OBJECTIVE: To investigate the curative effect of incorporation of the regimen of standard dose of paclitaxel combined with cisplatin into concurrent radiotherapy as pre-operative treatment for patients with esophageal carcinoma. METHODS: Twenty-six patients with primary diagnosis of esophageal carcinoma, 17 in stage II and 9 in stage III, underwent conventional fractionated radiotherapy with a total dosage of 40 Gy (2 Gy per day, 5 doses per week). Paclitaxel were given intravenously at a dose of 135 mg/m(2) for 3 h on day1 and day 22. Cisplatin was given intravenously at a dose of 20 mg/m(2) on D1-D3 and D22-24. 4 - 6 weeks after the completion of chemo-radiotherapy, left thoracic incision and transhiatal esophagectomy with anastomosis in the neck was performed.
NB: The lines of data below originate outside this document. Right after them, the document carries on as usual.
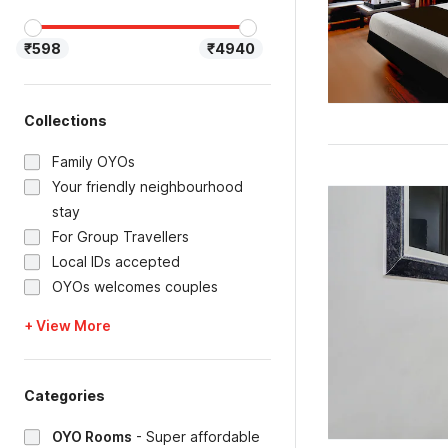
₹598
₹4940
Collections
Family OYOs
Your friendly neighbourhood
stay
For Group Travellers
Local IDs accepted
OYOs welcomes couples
+ View More
Categories
OYO Rooms
-
Super affordable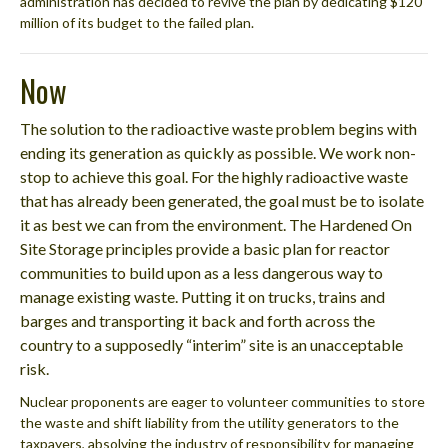
administration has decided to revive the plan by dedicating $120
million of its budget to the failed plan.
Now
The solution to the radioactive waste problem begins with
ending its generation as quickly as possible. We work non-
stop to achieve this goal. For the highly radioactive waste
that has already been generated, the goal must be to isolate
it as best we can from the environment. The Hardened On
Site Storage principles provide a basic plan for reactor
communities to build upon as a less dangerous way to
manage existing waste. Putting it on trucks, trains and
barges and transporting it back and forth across the
country to a supposedly “interim” site is an unacceptable
risk.
Nuclear proponents are eager to volunteer communities to store
the waste and shift liability from the utility generators to the
taxpayers, absolving the industry of responsibility for managing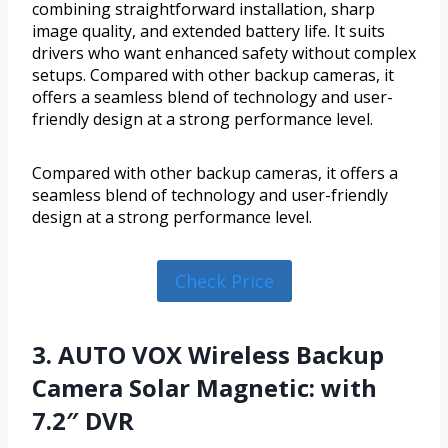
combining straightforward installation, sharp
image quality, and extended battery life. It suits
drivers who want enhanced safety without complex
setups. Compared with other backup cameras, it
offers a seamless blend of technology and user-
friendly design at a strong performance level.
Compared with other backup cameras, it offers a
seamless blend of technology and user-friendly
design at a strong performance level.
Check Price
3. AUTO VOX Wireless Backup
Camera Solar Magnetic: with
7.2″ DVR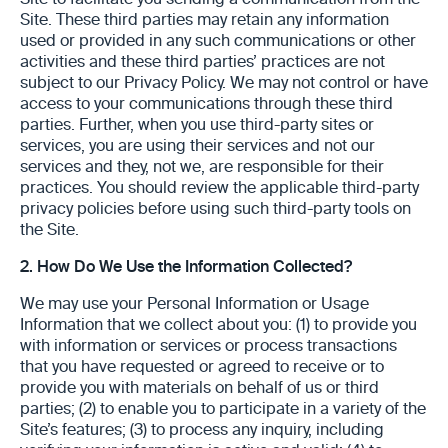
Site to facilitate you sending a communication from the
Site. These third parties may retain any information
used or provided in any such communications or other
activities and these third parties’ practices are not
subject to our Privacy Policy. We may not control or have
access to your communications through these third
parties. Further, when you use third-party sites or
services, you are using their services and not our
services and they, not we, are responsible for their
practices. You should review the applicable third-party
privacy policies before using such third-party tools on
the Site.
2.
How Do We Use the Information Collected?
We may use your Personal Information or Usage
Information that we collect about you: (1) to provide you
with information or services or process transactions
that you have requested or agreed to receive or to
provide you with materials on behalf of us or third
parties; (2) to enable you to participate in a variety of the
Site’s features; (3) to process any inquiry, including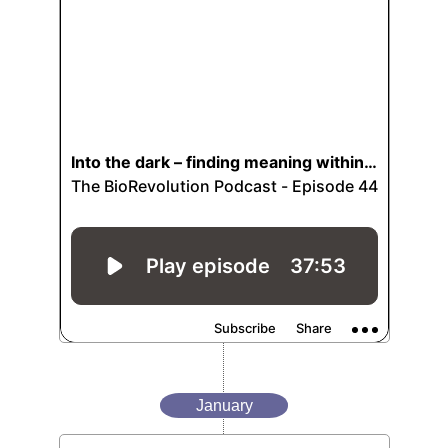
January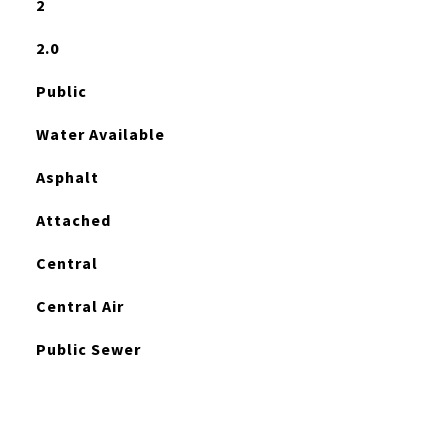
2
2.0
Public
Water Available
Asphalt
Attached
Central
Central Air
Public Sewer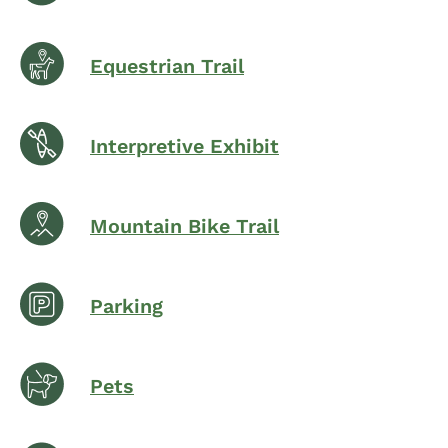
Equestrian Trail
Interpretive Exhibit
Mountain Bike Trail
Parking
Pets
The patients were followed up for 42.28 months. Kaplan-Meier method was used to analyze the overall survival (OS) and disease-free survival (DFS), and Log-rank test was performed to assess the survival rates statistical significance among groups. RESULTS: The radical resection rate was 96.15%. The pathologic response to chemoradiotherapy were grade I in 9 patients, grade II in 6 patients, and grade III in 11 patients. The pathological complete remission (PCR) rate was 42.31% (11/26). Toxicity grade 3 - 4 included leucopenia (7.69%, 2/26), thrombocytopenia (7.69%, 2/26), and radiation esophagitis (11.54%, 3/26). Surgery-related complications included anastomotic leakage (3.85%, 1/26), recurrent laryngeal nerve injury (7.69%, 2/26), and chylothorax (3.85%, 1/26). The 3- and 5-year overall survival rates were 62.96% and 54.56% respectively. The 3- and 5-year disease-free survival rates were 59.94% and 55.65% respectively. The 3-year overall survival rates of the patients with different pathologic responses were 25.40% (for those of grade I), 60% (for grade II), and 90.91% (for grade III) respectively (P < 0.05). The 5-year overall survival rates were 0 (for grade I), 60% (for grade II), and 81.82% (for grade III) respectively (P < 0.05). CONCLUSION: Preoperative chemoradiotherapy containing full dose of paclitaxel and cisplatin increases the 5-year overall survival for the patients with postoperative pathologic response grade II and above, and does not increase the treatment-related complications.